The results of applying different levels of manufacturing error are shown in Table 3. It shows how much the errors can increase the SD and variance of vibrations on the bearing of the driving gear. It can be seen how the variance and SD of vibrations change in cases with constant meshing stiffness and the cases with variable meshing stiffness. The total vibration level in each case is influenced by the variable stiffness and also manufacturing error.
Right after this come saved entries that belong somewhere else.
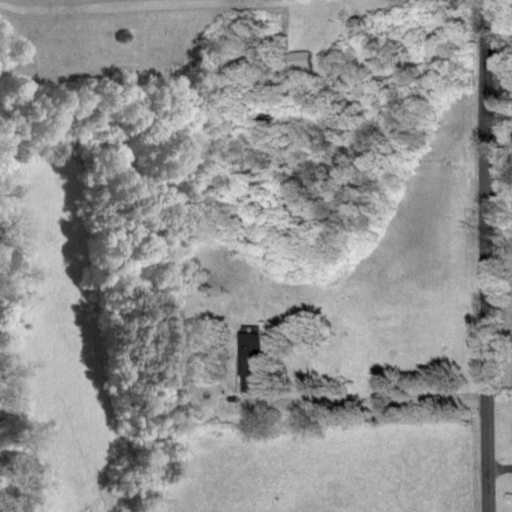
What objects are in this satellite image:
building: (300, 61)
road: (498, 80)
road: (485, 255)
building: (249, 365)
road: (376, 398)
road: (499, 468)
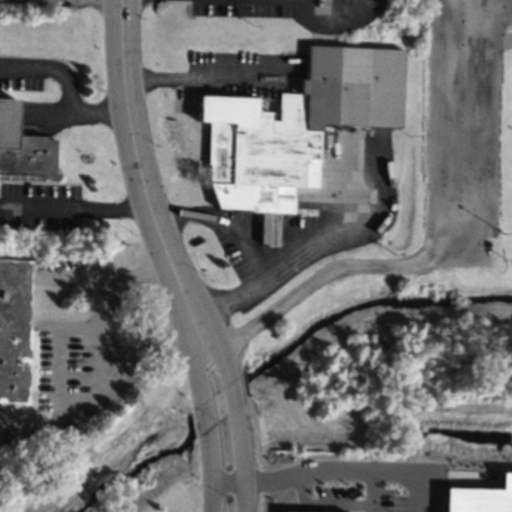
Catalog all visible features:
road: (496, 8)
road: (322, 23)
road: (195, 72)
road: (66, 88)
building: (293, 125)
building: (294, 126)
parking lot: (461, 135)
road: (478, 145)
building: (22, 147)
building: (22, 147)
road: (141, 185)
road: (73, 207)
road: (245, 248)
road: (108, 276)
building: (13, 329)
building: (13, 330)
road: (58, 352)
road: (117, 357)
road: (247, 399)
road: (73, 412)
road: (238, 432)
road: (208, 435)
road: (312, 472)
road: (413, 473)
road: (457, 475)
road: (259, 481)
building: (479, 497)
building: (479, 497)
parking lot: (381, 498)
road: (259, 503)
road: (323, 504)
building: (282, 511)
Table 3 The values of errors and system vibrations in cases of variable and constant meshing stiffness

After validating the initial results, the effects of different system parameters are studied using Eq. (20). A white signal with a variance of \({10}^{-12}{ \mathrm{m}}^{2}\), which is equivalent to a uniform power spectral density (PSD) of \(\frac{{10}^{-12}}{2\pi \times 200}\left[{\mathrm{m}}^{2}/\left(\mathrm{rad}/\mathrm{s}\right)\right]\) with the same frequency range as before, is assumed for the manufacturing error. Based on this PSD, it is known that the error has a SD of \(1 \mathrm{\mu m}\). In Fig. 7, the vibration level of the bearing is plotted for different values of bearing stiffnesses. It shows that in the studied range of values, increasing the bearing stiffnesses of the driving gear, \({k}_{y1}\), can reduce or increase the vibration level of the driving gear bearing, while increasing the bearing stiffness of the driven gear \({k}_{y2}\) increases the vibration level.

Fig. 7
figure 7

Vibration level of the driving bearing for different values of error and bearing stiffness

In Fig. 8, the vibration level of the same bearing is plotted for different bearing damping values. It shows decreases in the vibration level by increasing the damping values at either of the bearings, which was to be expected. Next, the stiffnesses of the shafts between the motor and the driving gear and between the driven gear and the load are changed, and the results are shown in Fig. 9. This figure shows that the vibration level for most of that range of stiffness values is not noticeably sensitive to these shaft stiffnesses.

Fig. 8
figure 8

Vibration level of the driving bearing for different values of damping in gear bearings

Fig. 9
figure 9

Vibration level of the driving bearing for different values of input and output shafts stiffnesses

5 Conclusions

In this research work, a simplified model of a gear pair was used to study the vibrations caused by random manufacturing errors in the tooth profiles of gears. The transfer functions between the excitation source, which is the manufacturing error, and the common measurement locations were obtained. The equations for obtaining the mean square of translational vibrations of a point on the bearing of one of the gears in the case of a limited-frequency random error were extracted as an example. The results were validated by comparing them with Monte Carlo simulation results. Then, the total vibration level was studied for different severities of manufacturing error. The comparison between the vibration levels in these cases verified the contribution of the manufacturing error to total vibration of the system. Finally, the faster computational speed of the proposed method made it possible to conduct a study on the effect of changing system parameters on the vibrations. The vibrations caused by the manufacturing error were also predicted for different values of system parameters, which showed that the overall vibration levels were sensitive to changes in the values of system parameters. The results can be used for designing gearboxes and predicting the normal vibration levels of machines for vibration trending and condition monitoring in cases where random noticeable manufacturing errors may be present. This method can easily be used to study the effect of random manufacturing error on the torsional vibrations of the system using the related transfer functions. Compared to the simulations based on numerical solutions of equations of motion, the proposed approach reduces the computational time of simulations in the design process significantly.